Tuesday, April 18, 2006

Tooty Fruity at Mount Doom

Possibly taking a cue from the controversial film "Brokeback Mountain," marketers at the cable network TBS are broadcasting a promotion for this weekend's showing of two "Lord of the Rings" films that suggests characters Sam and Frodo are homosexual lovers.

The Internet is abuzz with talk about the video, which shows short clips of the two interacting over the playing of Atlantic Starr's '80s song "Secret Lovers."

"Are Sam and Frodo a little more than friends? Not that there's anything wrong with that," states the TBS webpage leading to several video promotions of the "Rings" features.

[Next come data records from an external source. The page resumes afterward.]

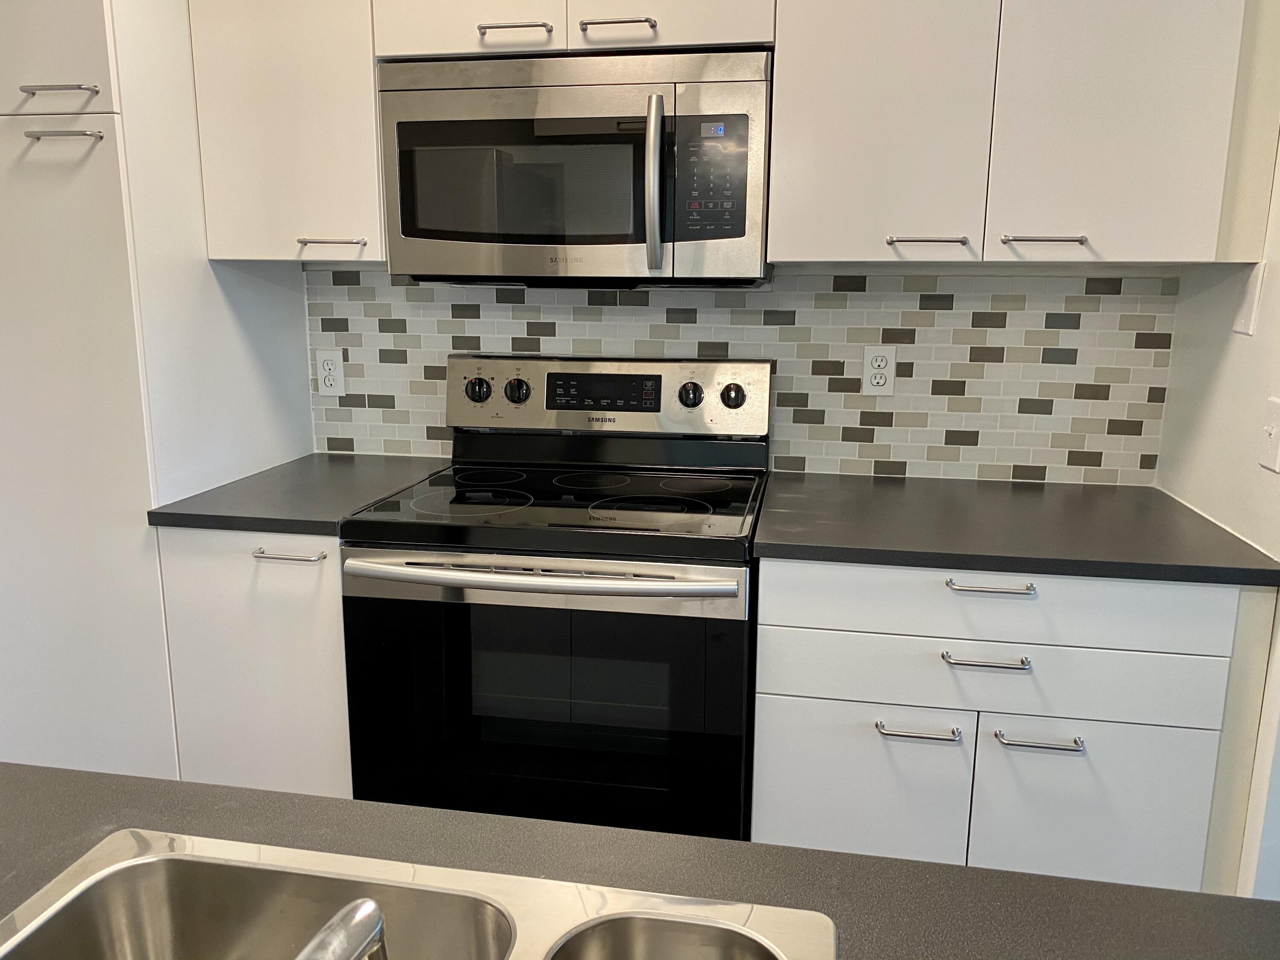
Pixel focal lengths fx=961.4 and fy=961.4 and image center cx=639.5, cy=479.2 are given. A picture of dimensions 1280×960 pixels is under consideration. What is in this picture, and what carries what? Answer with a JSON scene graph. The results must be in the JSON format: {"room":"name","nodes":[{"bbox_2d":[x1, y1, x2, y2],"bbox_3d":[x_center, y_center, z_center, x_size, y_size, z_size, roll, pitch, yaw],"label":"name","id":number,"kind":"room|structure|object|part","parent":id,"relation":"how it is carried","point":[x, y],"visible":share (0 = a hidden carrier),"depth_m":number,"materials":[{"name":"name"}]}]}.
{"room":"kitchen","nodes":[
{"label":"kitchen","id":0,"kind":"room"},
{"bbox_2d":[0,761,1279,959],"bbox_3d":[-0.251,0.404,0.358,2.182,0.036,1.133,3,12,10],"label":"island countertop","id":1,"kind":"structure","parent":0,"point":[168,789],"depth_m":0.75,"materials":[{"name":"grey laminate"}]},
{"bbox_2d":[1,827,837,959],"bbox_3d":[-0.188,0.438,0.472,0.566,0.178,0.600,3,12,10],"label":"sink","id":2,"kind":"object","parent":1,"relation":"in","point":[539,883],"visible":0.97,"depth_m":0.71,"materials":[{"name":"silver metal"}]},
{"bbox_2d":[291,898,389,959],"bbox_3d":[-0.160,0.267,0.407,0.115,0.125,0.224,3,12,10],"label":"faucet","id":3,"kind":"object","parent":2,"relation":"on","point":[314,950],"visible":0.99,"depth_m":0.45,"materials":[{"name":"silver metal"}]},
{"bbox_2d":[305,264,1178,486],"bbox_3d":[-0.245,-0.423,2.360,3.319,2.560,0.127,3,12,10],"label":"back wall","id":4,"kind":"structure","parent":0,"point":[1029,280],"depth_m":2.14,"materials":[{"name":"tile"}]},
{"bbox_2d":[186,0,384,263],"bbox_3d":[-0.698,-0.894,2.081,0.393,0.831,0.361,3,12,10],"label":"upper cabinet","id":5,"kind":"object","parent":4,"relation":"attached to","point":[372,109],"visible":0.76,"depth_m":1.97,"materials":[{"name":"white paint"}]},
{"bbox_3d":[-0.648,-0.498,2.018,0.128,0.013,0.059,3,12,10],"label":"pull","id":6,"kind":"part","parent":5,"relation":"part of","materials":[{"name":"silver metal"}]},
{"bbox_2d":[314,347,346,396],"bbox_3d":[-0.773,-0.267,2.402,0.071,0.117,0.009,3,12,10],"label":"wall outlet","id":7,"kind":"object","parent":4,"relation":"attached to","point":[327,367],"visible":0.99,"depth_m":2.40,"materials":[{"name":"white plastic"}]},
{"bbox_2d":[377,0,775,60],"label":"upper cabinet","id":8,"kind":"object","parent":4,"relation":"attached to","point":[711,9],"visible":0.72,"depth_m":1.82,"materials":[{"name":"white"}]},
{"bbox_3d":[-0.336,-1.031,1.833,0.321,0.452,0.067,3,12,10],"label":"cabinet door","id":9,"kind":"part","parent":8,"relation":"part of","materials":[{"name":"white"}]},
{"bbox_3d":[-0.240,-0.846,1.821,0.122,0.014,0.058,3,12,10],"label":"pull","id":10,"kind":"part","parent":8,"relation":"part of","materials":[{"name":"silver metal"}]},
{"bbox_2d":[378,49,774,287],"bbox_3d":[-0.109,-0.616,1.990,0.760,0.425,0.444,3,12,10],"label":"microwave","id":11,"kind":"object","parent":8,"relation":"attached to","point":[732,235],"visible":0.99,"depth_m":1.83,"materials":[{"name":"silver metal"}]},
{"bbox_3d":[0.029,-0.552,1.805,0.033,0.300,0.079,3,12,10],"label":"microwave handle","id":12,"kind":"part","parent":11,"relation":"part of","materials":[{"name":"silver metal"}]},
{"bbox_3d":[-0.044,-0.836,1.788,0.122,0.013,0.057,3,12,10],"label":"pull","id":13,"kind":"part","parent":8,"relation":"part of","materials":[{"name":"silver metal"}]},
{"bbox_3d":[0.049,-1.029,1.776,0.324,0.466,0.082,3,12,10],"label":"cabinet door","id":14,"kind":"part","parent":8,"relation":"part of","materials":[{"name":"white"}]},
{"bbox_2d":[862,343,896,394],"bbox_3d":[0.540,-0.247,2.169,0.071,0.116,0.009,3,12,10],"label":"wall outlet","id":15,"kind":"object","parent":4,"relation":"attached to","point":[883,359],"visible":0.99,"depth_m":2.17,"materials":[{"name":"white plastic"}]},
{"bbox_2d":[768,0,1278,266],"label":"upper cabinet","id":16,"kind":"object","parent":4,"relation":"attached to","point":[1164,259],"visible":0.98,"depth_m":1.71,"materials":[{"name":"white paint"}]},
{"bbox_3d":[0.440,-0.771,1.751,0.319,0.789,0.102,3,12,10],"label":"upper cabinet door","id":17,"kind":"part","parent":16,"relation":"part of","materials":[{"name":"white"}]},
{"bbox_3d":[0.529,-0.442,1.782,0.130,0.013,0.060,3,12,10],"label":"pull","id":18,"kind":"part","parent":16,"relation":"part of","materials":[{"name":"silver metal"}]},
{"bbox_3d":[0.718,-0.427,1.714,0.125,0.012,0.055,3,12,10],"label":"pull","id":19,"kind":"part","parent":16,"relation":"part of","materials":[{"name":"silver metal"}]},
{"bbox_3d":[0.837,-0.772,1.656,0.311,0.817,0.069,3,12,10],"label":"upper cabinet door","id":20,"kind":"part","parent":16,"relation":"part of","materials":[{"name":"white"}]},
{"bbox_2d":[1152,98,1279,896],"bbox_3d":[1.119,-0.183,1.638,0.117,2.418,0.830,3,12,10],"label":"right wall","id":21,"kind":"structure","parent":0,"point":[1231,345],"depth_m":1.74,"materials":[{"name":"white paint"}]},
{"bbox_2d":[1232,262,1265,335],"bbox_3d":[1.096,-0.327,1.734,0.011,0.125,0.075,3,12,10],"label":"light switch","id":22,"kind":"object","parent":21,"relation":"attached to","point":[1241,321],"visible":0.98,"depth_m":1.72,"materials":[{"name":"white plastic"}]},
{"bbox_2d":[1258,396,1279,473],"bbox_3d":[1.046,-0.073,1.593,0.017,0.117,0.073,3,12,10],"label":"light switch","id":23,"kind":"object","parent":21,"relation":"attached to","point":[1273,431],"visible":0.98,"depth_m":1.59,"materials":[{"name":"white plastic"}]},
{"label":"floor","id":24,"kind":"structure","parent":0,"visible":0},
{"bbox_2d":[0,0,319,783],"bbox_3d":[-1.190,-0.217,2.159,0.548,2.229,0.657,3,12,10],"label":"pantry cabinet","id":25,"kind":"object","parent":24,"relation":"on","point":[107,146],"visible":0.67,"depth_m":1.89,"materials":[{"name":"white paint"}]},
{"bbox_3d":[-1.041,-0.695,1.726,0.119,0.011,0.057,3,12,10],"label":"bar pull","id":26,"kind":"part","parent":25,"relation":"part of","materials":[{"name":"silver metal"}]},
{"bbox_3d":[-1.137,-0.969,1.713,0.343,0.589,0.031,3,12,10],"label":"pantry door","id":27,"kind":"part","parent":25,"relation":"part of","materials":[{"name":"white"}]},
{"bbox_3d":[-1.057,-0.629,1.761,0.132,0.011,0.054,3,12,10],"label":"bar pull","id":28,"kind":"part","parent":25,"relation":"part of","materials":[{"name":"silver metal"}]},
{"bbox_2d":[159,525,352,794],"bbox_3d":[-0.712,0.469,2.216,0.391,0.897,0.633,3,12,10],"label":"base cabinet","id":29,"kind":"object","parent":24,"relation":"on","point":[269,576],"visible":0.36,"depth_m":1.91,"materials":[{"name":"white paint"}]},
{"bbox_3d":[-0.677,0.145,1.852,0.127,0.012,0.052,3,12,10],"label":"drawer pull","id":30,"kind":"part","parent":29,"relation":"part of","materials":[{"name":"silver metal"}]},
{"bbox_2d":[147,452,454,536],"bbox_3d":[-0.696,0.014,2.155,0.480,0.033,0.647,3,12,10],"label":"countertop","id":31,"kind":"structure","parent":29,"relation":"on","point":[189,514],"depth_m":2.00,"materials":[{"name":"grey laminate"}]},
{"bbox_2d":[335,351,771,838],"bbox_3d":[-0.141,0.343,2.049,0.759,1.171,0.709,3,12,10],"label":"electric range","id":32,"kind":"object","parent":24,"relation":"on","point":[626,474],"visible":0.87,"depth_m":1.79,"materials":[{"name":"black metal"}]},
{"bbox_3d":[-0.379,-0.206,2.222,0.058,0.052,0.039,3,12,10],"label":"knob","id":33,"kind":"part","parent":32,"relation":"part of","materials":[{"name":"plastic"}]},
{"bbox_3d":[-0.286,-0.203,2.216,0.055,0.053,0.040,3,12,10],"label":"knob","id":34,"kind":"part","parent":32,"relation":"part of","materials":[{"name":"plastic"}]},
{"bbox_3d":[-0.190,0.165,1.703,0.701,0.031,0.092,3,12,10],"label":"oven handle","id":35,"kind":"part","parent":32,"relation":"part of","materials":[{"name":"silver metal"}]},
{"bbox_3d":[-0.192,0.467,1.774,0.780,0.592,0.058,3,12,10],"label":"oven door","id":36,"kind":"part","parent":32,"relation":"part of","materials":[{"name":"black glass"}]},
{"bbox_3d":[0.111,-0.189,2.158,0.051,0.049,0.037,3,12,10],"label":"knob","id":37,"kind":"part","parent":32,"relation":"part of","materials":[{"name":"plastic"}]},
{"bbox_3d":[0.206,-0.187,2.157,0.052,0.049,0.035,3,12,10],"label":"knob","id":38,"kind":"part","parent":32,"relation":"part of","materials":[{"name":"black plastic"}]},
{"bbox_2d":[753,558,1268,888],"bbox_3d":[0.664,0.528,1.972,0.836,0.892,0.653,3,12,10],"label":"base cabinet","id":39,"kind":"object","parent":24,"relation":"on","point":[820,786],"visible":0.69,"depth_m":1.66,"materials":[{"name":"white paint"}]},
{"bbox_3d":[0.375,0.646,1.744,0.340,0.453,0.041,3,12,10],"label":"door","id":40,"kind":"part","parent":39,"relation":"part of","materials":[{"name":"white paint"}]},
{"bbox_3d":[0.479,0.437,1.675,0.130,0.013,0.048,3,12,10],"label":"drawer pull","id":41,"kind":"part","parent":39,"relation":"part of","materials":[{"name":"silver metal"}]},
{"bbox_3d":[0.585,0.307,1.636,0.130,0.012,0.048,3,12,10],"label":"drawer pull","id":42,"kind":"part","parent":39,"relation":"part of","materials":[{"name":"silver metal"}]},
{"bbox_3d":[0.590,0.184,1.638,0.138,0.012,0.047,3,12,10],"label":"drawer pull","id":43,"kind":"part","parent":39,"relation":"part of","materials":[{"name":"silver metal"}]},
{"bbox_3d":[0.602,0.209,1.634,0.693,0.122,0.036,3,12,10],"label":"drawer","id":44,"kind":"part","parent":39,"relation":"part of","materials":[{"name":"white paint"}]},
{"bbox_2d":[753,471,1279,587],"bbox_3d":[0.691,0.076,1.898,0.863,0.032,0.693,3,12,10],"label":"countertop","id":45,"kind":"structure","parent":39,"relation":"on","point":[894,493],"depth_m":1.75,"materials":[{"name":"laminate"}]},
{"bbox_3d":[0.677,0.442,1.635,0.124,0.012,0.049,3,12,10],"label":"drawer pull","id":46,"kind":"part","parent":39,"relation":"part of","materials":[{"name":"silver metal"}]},
{"bbox_3d":[0.787,0.667,1.690,0.339,0.476,0.042,3,12,10],"label":"cabinet door","id":47,"kind":"part","parent":39,"relation":"part of","materials":[{"name":"white paint"}]}
]}

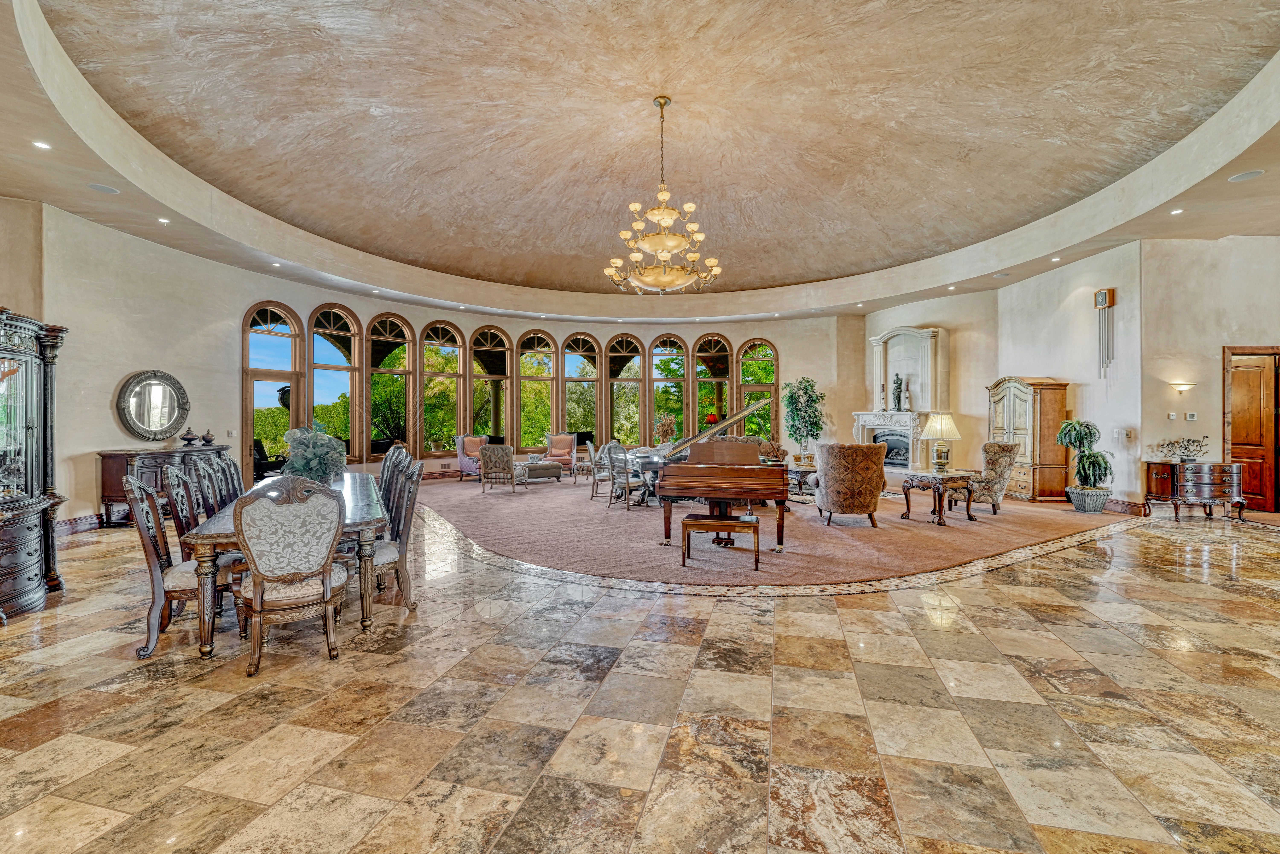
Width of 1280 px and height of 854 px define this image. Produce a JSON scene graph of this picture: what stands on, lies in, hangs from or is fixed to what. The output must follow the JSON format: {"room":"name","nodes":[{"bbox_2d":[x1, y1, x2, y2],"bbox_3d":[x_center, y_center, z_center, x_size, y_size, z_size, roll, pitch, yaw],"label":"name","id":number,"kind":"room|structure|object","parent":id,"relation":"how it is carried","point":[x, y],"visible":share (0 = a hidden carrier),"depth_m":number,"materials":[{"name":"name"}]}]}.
{"room":"living room","nodes":[
{"label":"living room","id":0,"kind":"room"},
{"bbox_2d":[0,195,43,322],"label":"left wall","id":1,"kind":"structure","parent":0,"point":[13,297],"depth_m":5.83,"materials":[{"name":"beige paint"}]},
{"bbox_2d":[16,208,861,525],"bbox_3d":[-2.714,-0.816,10.266,4.740,4.433,6.823,0,0,7],"label":"curved wall","id":2,"kind":"structure","parent":0,"point":[124,436],"depth_m":7.94,"materials":[{"name":"beige paint"}]},
{"bbox_2d":[54,512,107,535],"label":"baseboard","id":3,"kind":"structure","parent":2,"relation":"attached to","point":[83,519],"depth_m":6.35,"materials":[{"name":"brown wood"}]},
{"bbox_2d":[115,370,190,439],"bbox_3d":[-7.060,-0.311,7.248,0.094,1.025,0.890,0,0,7],"label":"mirror","id":4,"kind":"object","parent":2,"relation":"attached to","point":[148,422],"visible":1,"depth_m":7.22,"materials":[{"name":"mirror"}]},
{"bbox_2d":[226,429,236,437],"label":"light switch","id":5,"kind":"object","parent":2,"relation":"attached to","point":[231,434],"visible":0.98,"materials":[{"name":"white plastic"}]},
{"bbox_2d":[241,302,302,478],"bbox_3d":[-7.055,-0.541,9.553,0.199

The clip has the two hobbits casting pleasant glances at one another in various scenes, including one in which Frodo declares to Sam, "I'm glad you're with me."

Jokes don't bother me; I enjoy a good jest. But if you seriously believe Frodo and Sam were light in the loafers, all I can say is you haven't read the books. There is not the slightest indication in The Lord of the Rings that they were homosexuals. Not one breathless utterance of the word "fabulous!" when Sam saw and admired Frodo's new hiking shoes. Not one suggestion that Frodo wear matching earrings with the One Ring. Not one bathhouse visit in Hobbiton or Bree.

Among other things, the story is about lifelong friendship and the sacrifices this sometimes entails. Given the rampant promiscuity of the average homosexual, I don't expect them to have an inkling of an idea about such fast relationships. Do we now live in a world in which two men cannot be good friends without having aspersions cast upon them?

Two final points of interest:

It's funny how we are told, time and again, that homosexuality is wonderful, perfectly normal, and a legitimate lifestyle alternative. The very networks, production companies, and individuals who champion this notion then come along and use homosexuality as a belittlement of people, as a means of degrading them. Pretty bizarre, no?